Monitoring, Research, and Survey Needs
Monitoring of Rana aurora egg mass counts should continue in order to provide baseline data on distribution and abundance and to detect declines. Rana aurora management would benefit from additional study of movement and habitat use, life history, effects of marijuana cultivation, and impacts of introduced species in the field. Particularly as habitat becomes increasingly fragmented, data on connectivity among habitat patches, effects of road density, and use of terrestrial habitat away from breeding ponds can help inform appropriate setback distances and buffer configurations.
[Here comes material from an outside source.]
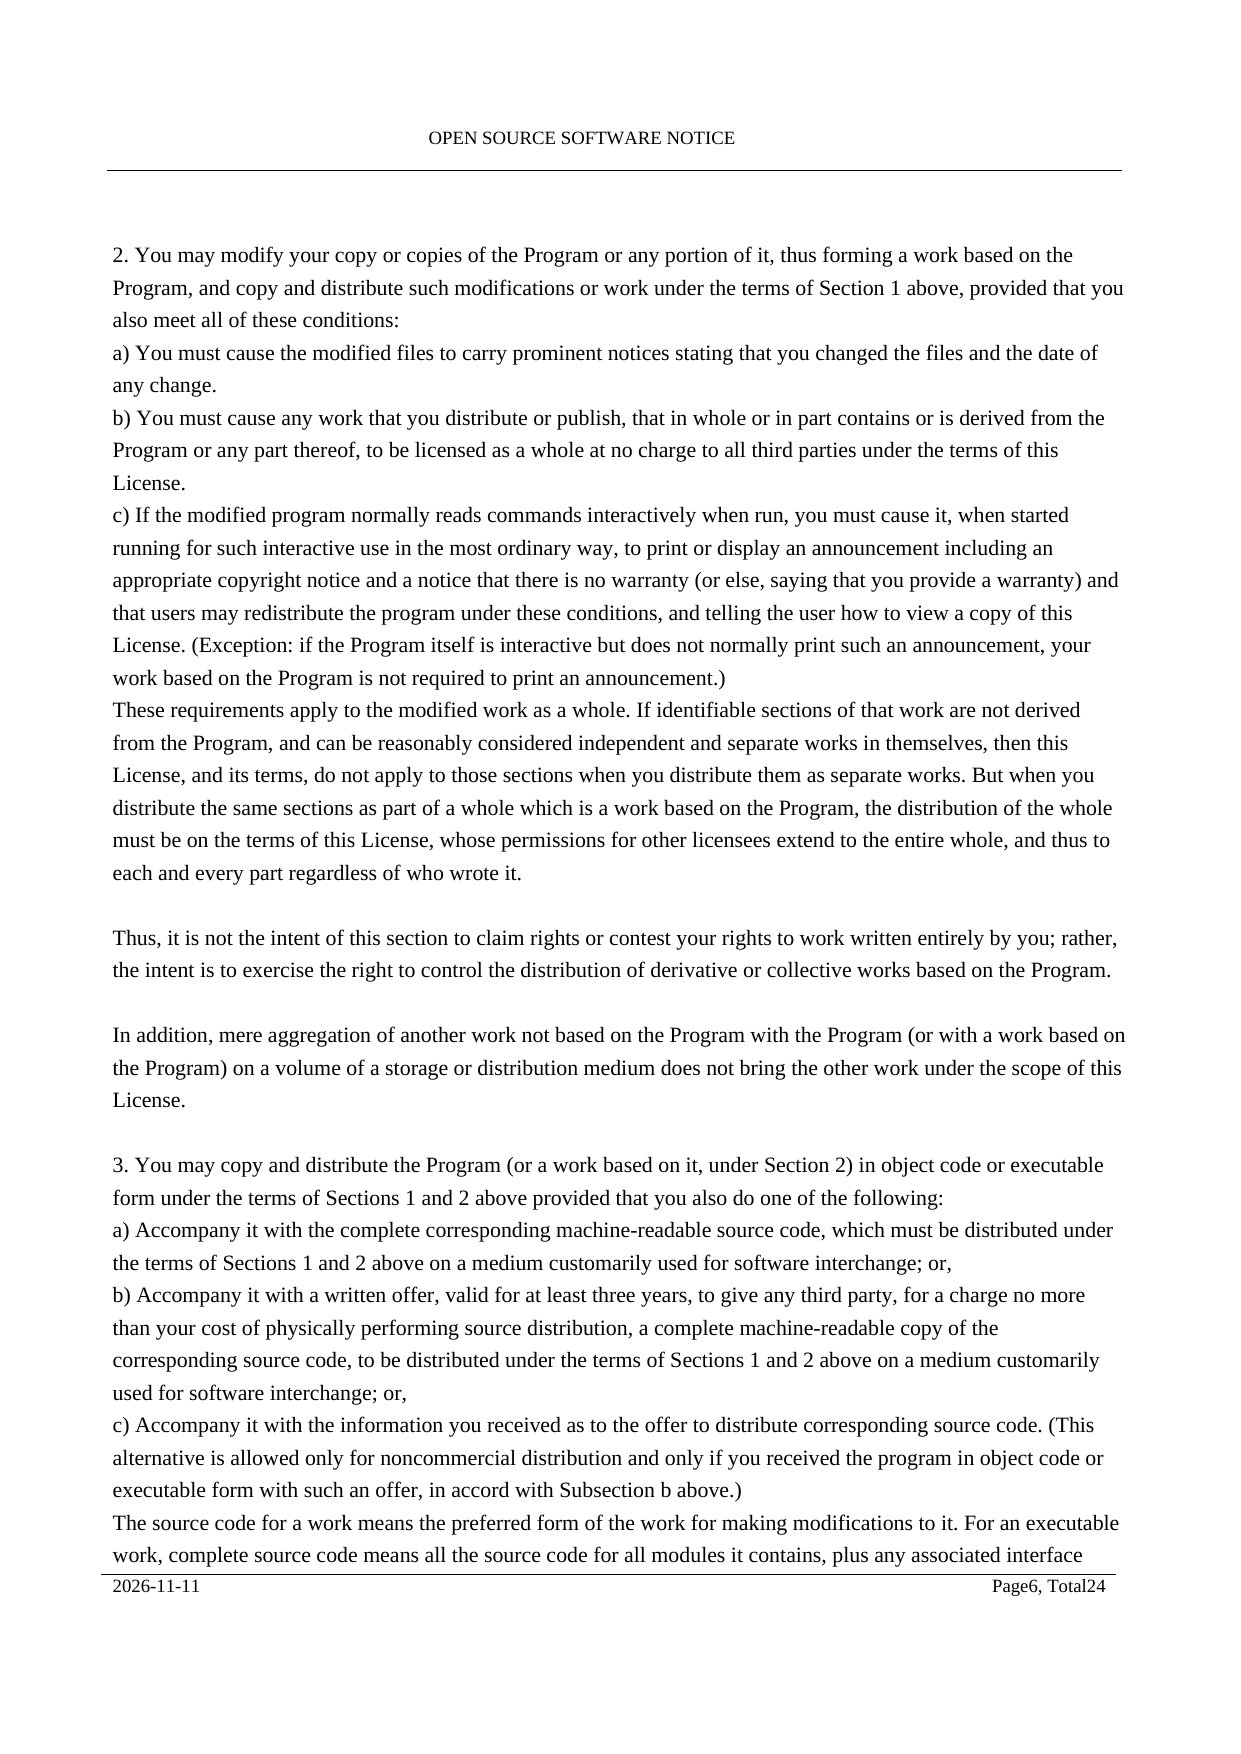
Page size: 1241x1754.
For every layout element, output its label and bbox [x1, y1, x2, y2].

text [112, 206, 1128, 1571]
Genetic studies may also be helpful for understanding patterns of frog movement across the landscape. Basic life history information overall and from the California range in particular is also lacking. Understanding saltwater tolerance of different life stages would be useful for predicting the extent of sea-level-rise effects on coastal populations. Field research on impacts of marijuana cultivation on amphibian populations would contribute to developing environmental regulations for this growing industry. Much of the concern for bullfrog impacts on R. aurora is from experimental mesocosm studies. Additional research that addresses the effects of bullfrogs and fish on R. aurora in the field is necessary to understand the community context of impacts, as the effects of bullfrogs in combination with fish may be greater than either singly (Kiesecker and Blaustein 1998), and fish may be facilitating bullfrog survival (Adams et al. 2003). Under the assumption that eradication of well-established introduced species is unlikely to be feasible at a large scale, a main goal of this work should be identifying factors that can potentially be manipulated to promote coexistence between R. aurora and nonnative predators, such as managing terrestrial and aquatic vegetation cover and hydroperiod.